[This blog post is an excerpt from a TSI commentary published within the past fortnight]
There are seven inputs to our Gold True Fundamentals Model (GTFM), one of which is an indicator of US credit spreads (a credit spread is the difference between the yield on a relatively high-risk bond and the yield on a relatively low-risk bond of the same duration). If we had to pick just one fundamental to focus on at the moment, it would be credit spreads.

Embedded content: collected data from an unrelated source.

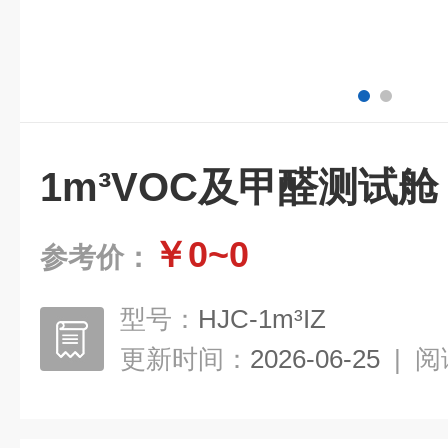
1m³VOC及甲醛测试舱
￥0~0
参考价：
型号：
HJC-1m³IZ
更新时间：
2026-06-25
|
阅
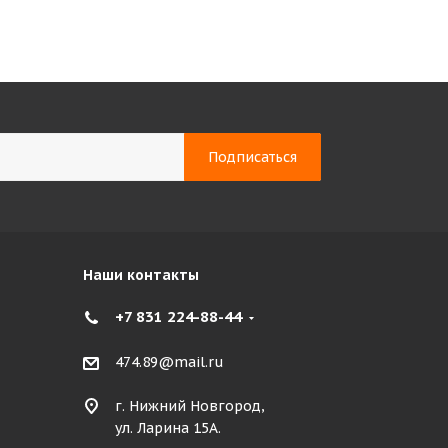
Наши контакты
+7 831 224-88-44
474.89@mail.ru
г. Нижний Новгород,
ул. Ларина 15А.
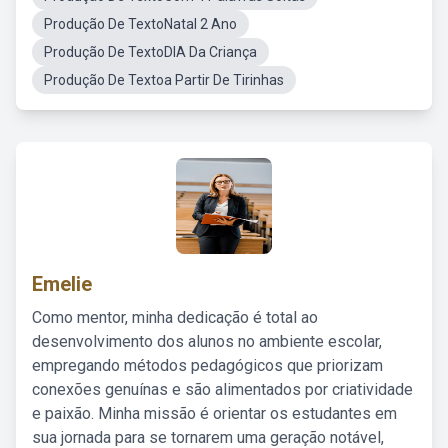
Produção De TextoNatal 2 Ano
Produção De TextoDIA Da Criança
Produção De Textoa Partir De Tirinhas
Emelie
Como mentor, minha dedicação é total ao
desenvolvimento dos alunos no ambiente escolar,
empregando métodos pedagógicos que priorizam
conexões genuínas e são alimentados por criatividade
e paixão. Minha missão é orientar os estudantes em
sua jornada para se tornarem uma geração notável,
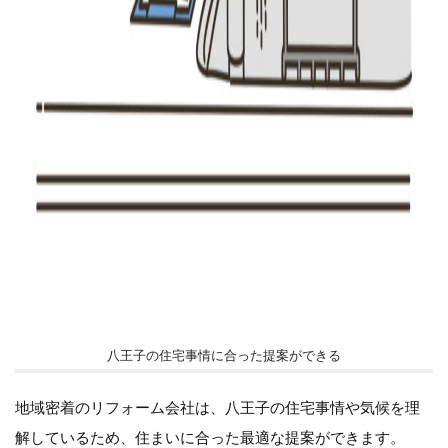
八王子の住宅事情に合った提案ができる
地域密着のリフォーム会社は、八王子の住宅事情や気候を理
解しているため、住まいに合った最適な提案ができます。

The average credit spread is not the only indicator of economic confidence, but it is the most reliable. When economic confidence is high or in a rising trend, credit spreads will be narrow or in a narrowing trend. And when economic confidence is low or in a declining trend, credit spreads will be wide or in a widening trend. As a consequence, over the past 25 years there was a pronounced rise in US credit spreads prior to the start of 1) every period of substantial weakness in the US economy, 2) every substantial stock market decline, and 3) every substantial gold rally.
The following chart shows a proxy for the average US credit spread. Notice that credit spreads have been in a strong narrowing trend (reflecting rising economic confidence) over the past 12 months and are now almost as low/narrow as they ever get. This implies that economic confidence won’t get much higher than it is right now. It also implies that anyone who over the past several months has been betting on a large stock market decline or a large rally in the gold price has been betting against both logic and history.

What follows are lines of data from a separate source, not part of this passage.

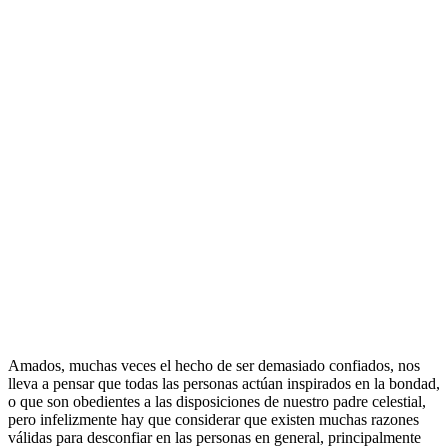
Amados, muchas veces el hecho de ser demasiado confiados, nos
lleva a pensar que todas las personas actúan inspirados en la bondad,
o que son obedientes a las disposiciones de nuestro padre celestial,
pero infelizmente hay que considerar que existen muchas razones
válidas para desconfiar en las personas en general, principalmente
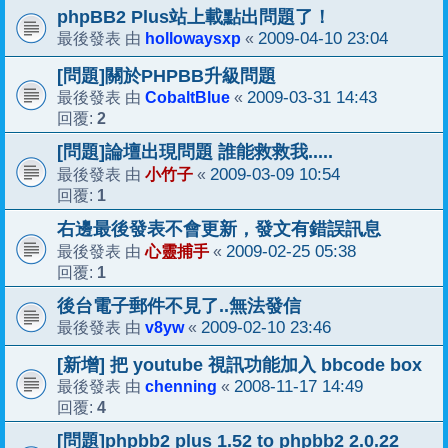
phpBB2 Plus站上載點出問題了！
hollowaysxp
2009-04-10 23:04
最後發表 由
«
[問題]關於PHPBB升級問題
CobaltBlue
2009-03-31 14:43
最後發表 由
«
2
回覆:
[問題]論壇出現問題 誰能救救我.....
小竹子
2009-03-09 10:54
最後發表 由
«
1
回覆:
右邊最後發表不會更新，發文有錯誤訊息
心靈捕手
2009-02-25 05:38
最後發表 由
«
1
回覆:
後台電子郵件不見了..無法發信
v8yw
2009-02-10 23:46
最後發表 由
«
[新增] 把 youtube 視訊功能加入 bbcode box
chenning
2008-11-17 14:49
最後發表 由
«
4
回覆:
[問題]phpbb2 plus 1.52 to phpbb2 2.0.22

As mentioned above, economic confidence is probably about as high as it is going to get. This implies that the next big move will be a decline, but be aware that confidence sometimes will stay at a high level for more than a year. For example, the above chart shows that credit spreads languished at a very low level (meaning: confidence hovered at a very high level) from February-2017 to September-2018.
We doubt that confidence will hover at a high level for a lengthy period this time around. Instead, we expect that there will be an economic confidence reversal within the next few months. However, there is no need to forecast the reversal, because credit spreads should provide us with a timely warning.